A huge Marsupial, with a skull three feet in length, with teeth, in front especially, on the Kangaroo plan, and with longer fore limbs and shorter hind ones than the last-named animal, was described by Owen. The pelvis, however, has but two sacral vertebræ, and its ilio-pubic process would ally it with the Macropodidæ. This Diprotodon was an herbivorous animal, and was of the size of a Rhinoceros. This great Marsupial had fore limbs which possessed the power of rotation, and it was not without some characters which are seen amongst the Wombats. It appears to have had a great range, for its remains have been found in the caverns in the Wellington Valley, at Welcome Springs, South Australia, Hergolt’s Springs, 500 miles north of Adelaide, near Melbourne, in the valley of the Condamine River, and widely over Queensland. A slightly smaller animal, called the Nototherium, also existed with the larger one.

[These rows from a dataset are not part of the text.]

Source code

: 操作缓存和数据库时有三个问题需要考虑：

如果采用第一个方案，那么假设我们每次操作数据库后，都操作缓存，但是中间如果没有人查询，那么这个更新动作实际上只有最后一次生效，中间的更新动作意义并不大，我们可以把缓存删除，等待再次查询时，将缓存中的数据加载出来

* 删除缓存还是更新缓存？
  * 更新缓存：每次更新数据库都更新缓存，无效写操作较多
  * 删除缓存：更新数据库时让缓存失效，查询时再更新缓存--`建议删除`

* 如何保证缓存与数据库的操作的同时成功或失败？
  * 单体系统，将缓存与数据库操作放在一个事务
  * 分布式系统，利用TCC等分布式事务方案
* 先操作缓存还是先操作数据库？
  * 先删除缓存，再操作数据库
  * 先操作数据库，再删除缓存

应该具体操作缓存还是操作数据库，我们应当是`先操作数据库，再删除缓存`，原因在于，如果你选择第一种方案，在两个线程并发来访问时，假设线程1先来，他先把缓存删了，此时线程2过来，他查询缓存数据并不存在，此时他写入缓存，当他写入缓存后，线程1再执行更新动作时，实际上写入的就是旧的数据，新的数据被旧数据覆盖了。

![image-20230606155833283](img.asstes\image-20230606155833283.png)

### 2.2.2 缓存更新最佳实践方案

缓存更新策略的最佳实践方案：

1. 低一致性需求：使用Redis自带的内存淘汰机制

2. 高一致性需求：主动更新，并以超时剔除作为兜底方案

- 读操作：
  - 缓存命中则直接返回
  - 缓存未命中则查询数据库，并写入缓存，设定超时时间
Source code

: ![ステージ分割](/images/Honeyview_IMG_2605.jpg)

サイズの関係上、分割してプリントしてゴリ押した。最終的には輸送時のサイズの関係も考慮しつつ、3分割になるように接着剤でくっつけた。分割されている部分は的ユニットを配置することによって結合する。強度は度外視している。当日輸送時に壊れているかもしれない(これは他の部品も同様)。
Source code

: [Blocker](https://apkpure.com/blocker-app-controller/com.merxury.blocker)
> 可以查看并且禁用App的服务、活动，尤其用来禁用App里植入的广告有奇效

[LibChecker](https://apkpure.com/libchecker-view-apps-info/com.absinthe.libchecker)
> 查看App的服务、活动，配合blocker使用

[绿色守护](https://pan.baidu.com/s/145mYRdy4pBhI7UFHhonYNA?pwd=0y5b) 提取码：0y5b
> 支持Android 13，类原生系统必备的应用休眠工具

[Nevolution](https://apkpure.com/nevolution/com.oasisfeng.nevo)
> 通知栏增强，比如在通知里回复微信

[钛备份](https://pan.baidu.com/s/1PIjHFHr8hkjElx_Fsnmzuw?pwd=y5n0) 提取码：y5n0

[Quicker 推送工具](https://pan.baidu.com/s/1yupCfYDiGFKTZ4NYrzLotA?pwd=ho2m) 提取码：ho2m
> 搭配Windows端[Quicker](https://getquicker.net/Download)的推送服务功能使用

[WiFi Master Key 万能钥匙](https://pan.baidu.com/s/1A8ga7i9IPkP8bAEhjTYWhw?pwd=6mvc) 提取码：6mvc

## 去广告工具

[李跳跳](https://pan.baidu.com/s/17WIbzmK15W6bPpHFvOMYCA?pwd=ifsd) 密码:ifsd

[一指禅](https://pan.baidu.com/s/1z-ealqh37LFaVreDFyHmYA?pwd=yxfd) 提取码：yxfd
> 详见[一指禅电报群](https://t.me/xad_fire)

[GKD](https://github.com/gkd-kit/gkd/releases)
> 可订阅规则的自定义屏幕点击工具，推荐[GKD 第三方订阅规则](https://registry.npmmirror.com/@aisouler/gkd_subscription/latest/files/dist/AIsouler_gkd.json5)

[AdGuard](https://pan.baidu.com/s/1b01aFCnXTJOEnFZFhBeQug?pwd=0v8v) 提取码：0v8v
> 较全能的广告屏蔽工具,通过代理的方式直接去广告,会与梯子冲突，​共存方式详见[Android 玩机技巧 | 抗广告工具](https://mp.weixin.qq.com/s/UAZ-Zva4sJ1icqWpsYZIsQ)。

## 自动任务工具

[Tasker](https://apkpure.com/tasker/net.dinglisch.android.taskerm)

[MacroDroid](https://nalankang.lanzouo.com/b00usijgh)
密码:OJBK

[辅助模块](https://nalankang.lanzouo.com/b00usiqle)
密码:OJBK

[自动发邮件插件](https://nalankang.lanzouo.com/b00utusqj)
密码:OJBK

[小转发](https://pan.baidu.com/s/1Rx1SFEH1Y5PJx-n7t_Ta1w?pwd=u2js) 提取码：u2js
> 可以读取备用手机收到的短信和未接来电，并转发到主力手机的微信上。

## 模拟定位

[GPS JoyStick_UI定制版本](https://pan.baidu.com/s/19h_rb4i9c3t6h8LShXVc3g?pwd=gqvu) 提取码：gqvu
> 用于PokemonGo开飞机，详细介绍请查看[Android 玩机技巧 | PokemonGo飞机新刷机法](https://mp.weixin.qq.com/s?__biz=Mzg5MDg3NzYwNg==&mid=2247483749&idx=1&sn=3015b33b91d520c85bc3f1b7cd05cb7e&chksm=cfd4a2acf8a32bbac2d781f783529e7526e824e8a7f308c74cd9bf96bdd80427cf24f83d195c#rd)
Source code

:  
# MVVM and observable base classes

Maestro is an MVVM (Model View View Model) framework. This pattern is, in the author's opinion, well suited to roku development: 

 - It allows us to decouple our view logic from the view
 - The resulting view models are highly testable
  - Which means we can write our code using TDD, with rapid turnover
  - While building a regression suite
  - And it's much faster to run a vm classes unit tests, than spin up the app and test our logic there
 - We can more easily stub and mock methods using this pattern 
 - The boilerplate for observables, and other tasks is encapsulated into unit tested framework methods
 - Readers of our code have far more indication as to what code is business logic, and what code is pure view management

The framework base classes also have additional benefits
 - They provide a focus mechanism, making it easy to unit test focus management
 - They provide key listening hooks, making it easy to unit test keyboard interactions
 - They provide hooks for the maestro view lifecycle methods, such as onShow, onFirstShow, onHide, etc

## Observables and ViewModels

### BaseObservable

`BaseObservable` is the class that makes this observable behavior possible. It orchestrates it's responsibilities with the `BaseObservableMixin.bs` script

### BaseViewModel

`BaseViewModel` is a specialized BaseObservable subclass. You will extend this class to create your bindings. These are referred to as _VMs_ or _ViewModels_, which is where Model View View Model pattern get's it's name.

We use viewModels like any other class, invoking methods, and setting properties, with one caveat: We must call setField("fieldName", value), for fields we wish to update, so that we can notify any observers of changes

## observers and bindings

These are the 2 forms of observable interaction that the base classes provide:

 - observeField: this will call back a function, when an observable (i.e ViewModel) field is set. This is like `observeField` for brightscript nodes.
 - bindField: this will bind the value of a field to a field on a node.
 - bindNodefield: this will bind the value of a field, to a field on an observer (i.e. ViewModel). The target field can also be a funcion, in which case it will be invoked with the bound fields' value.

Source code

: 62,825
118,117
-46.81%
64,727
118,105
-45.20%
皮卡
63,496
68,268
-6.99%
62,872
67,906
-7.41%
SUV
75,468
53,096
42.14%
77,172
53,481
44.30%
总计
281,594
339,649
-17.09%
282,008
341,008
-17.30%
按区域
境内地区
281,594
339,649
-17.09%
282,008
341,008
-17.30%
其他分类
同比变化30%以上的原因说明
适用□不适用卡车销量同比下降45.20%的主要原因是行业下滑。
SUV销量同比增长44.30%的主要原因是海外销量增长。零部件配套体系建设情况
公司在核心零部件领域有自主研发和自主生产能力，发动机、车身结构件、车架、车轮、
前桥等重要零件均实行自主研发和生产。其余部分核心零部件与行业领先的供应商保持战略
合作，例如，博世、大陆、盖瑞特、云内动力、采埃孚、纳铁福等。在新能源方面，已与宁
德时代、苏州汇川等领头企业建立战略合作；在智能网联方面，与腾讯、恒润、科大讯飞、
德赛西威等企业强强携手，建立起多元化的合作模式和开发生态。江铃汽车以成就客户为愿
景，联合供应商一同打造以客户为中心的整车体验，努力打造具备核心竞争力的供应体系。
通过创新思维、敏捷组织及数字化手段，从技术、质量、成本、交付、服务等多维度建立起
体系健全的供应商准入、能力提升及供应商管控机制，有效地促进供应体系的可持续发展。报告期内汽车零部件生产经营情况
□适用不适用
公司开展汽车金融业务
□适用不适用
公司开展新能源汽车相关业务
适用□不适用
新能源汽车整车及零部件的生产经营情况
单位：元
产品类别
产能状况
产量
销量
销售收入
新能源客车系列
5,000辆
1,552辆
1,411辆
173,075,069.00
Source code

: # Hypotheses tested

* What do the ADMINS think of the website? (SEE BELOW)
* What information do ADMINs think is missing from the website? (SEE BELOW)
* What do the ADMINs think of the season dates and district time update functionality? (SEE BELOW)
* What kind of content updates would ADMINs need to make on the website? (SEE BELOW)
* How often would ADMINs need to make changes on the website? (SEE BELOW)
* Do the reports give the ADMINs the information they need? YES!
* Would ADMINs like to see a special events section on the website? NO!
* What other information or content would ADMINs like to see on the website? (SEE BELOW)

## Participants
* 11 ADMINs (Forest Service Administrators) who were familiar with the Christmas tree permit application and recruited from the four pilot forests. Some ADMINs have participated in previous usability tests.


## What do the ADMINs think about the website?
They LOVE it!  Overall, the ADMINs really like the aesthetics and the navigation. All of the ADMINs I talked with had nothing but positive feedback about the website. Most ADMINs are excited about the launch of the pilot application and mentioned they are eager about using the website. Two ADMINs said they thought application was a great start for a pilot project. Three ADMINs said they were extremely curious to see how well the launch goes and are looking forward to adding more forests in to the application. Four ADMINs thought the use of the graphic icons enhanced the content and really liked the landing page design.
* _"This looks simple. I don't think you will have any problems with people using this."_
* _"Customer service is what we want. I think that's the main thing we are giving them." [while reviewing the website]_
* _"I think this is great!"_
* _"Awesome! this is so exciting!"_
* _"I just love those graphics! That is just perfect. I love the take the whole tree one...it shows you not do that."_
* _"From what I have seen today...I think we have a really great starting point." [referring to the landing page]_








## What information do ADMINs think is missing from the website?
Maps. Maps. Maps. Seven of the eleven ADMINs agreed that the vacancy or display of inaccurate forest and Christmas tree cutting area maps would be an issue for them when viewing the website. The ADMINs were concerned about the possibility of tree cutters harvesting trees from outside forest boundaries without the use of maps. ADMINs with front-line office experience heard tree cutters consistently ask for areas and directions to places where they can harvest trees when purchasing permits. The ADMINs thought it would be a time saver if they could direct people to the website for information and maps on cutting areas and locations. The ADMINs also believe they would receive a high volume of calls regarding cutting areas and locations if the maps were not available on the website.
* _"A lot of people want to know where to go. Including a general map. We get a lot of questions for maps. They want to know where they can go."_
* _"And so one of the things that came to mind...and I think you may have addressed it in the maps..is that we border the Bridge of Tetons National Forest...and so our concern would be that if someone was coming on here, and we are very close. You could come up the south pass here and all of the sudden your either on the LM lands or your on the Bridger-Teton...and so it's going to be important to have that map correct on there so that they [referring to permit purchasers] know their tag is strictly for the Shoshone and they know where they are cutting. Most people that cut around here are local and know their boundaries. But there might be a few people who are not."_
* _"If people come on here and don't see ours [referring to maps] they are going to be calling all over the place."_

The species of this genus have no lower incisive tusks, and a very short chin; the angle of the jaw is curved inwards, and there were only four molar teeth on each side in both jaws, and they were with two strong roots or fangs. It was probably one of the Macropodidæ. Others of this family are allied to Dendrolagus, and form the genera Protemnodon and Sthenurus. The Wombat was represented in the age of the great Marsupials; and both large and small species, one being of the size of the Tapir, have been described from bones and teeth which were found in the cave deposits of Australia. Remains of a Marsupial animal, probably of the Vulpine Phalanger, were found in the same caves, as were also some referable to the genus Perameles, or Bandicoots, and to the Potoroos. Several fossil species of the family Dasyuridæ have been found in the Australian caves, and one of them is referable to a section of the genus Dasyurus, which at present is restricted to Van Diemen’s Land, it being somewhat likeDasyurus ursinus; moreover, probably, there was a species of Thylacinus present also. So far as is known from the researches of Owen amongst this wonderful cave fauna, no members of the family Didelphidæ occur there. They were American then, as they are now.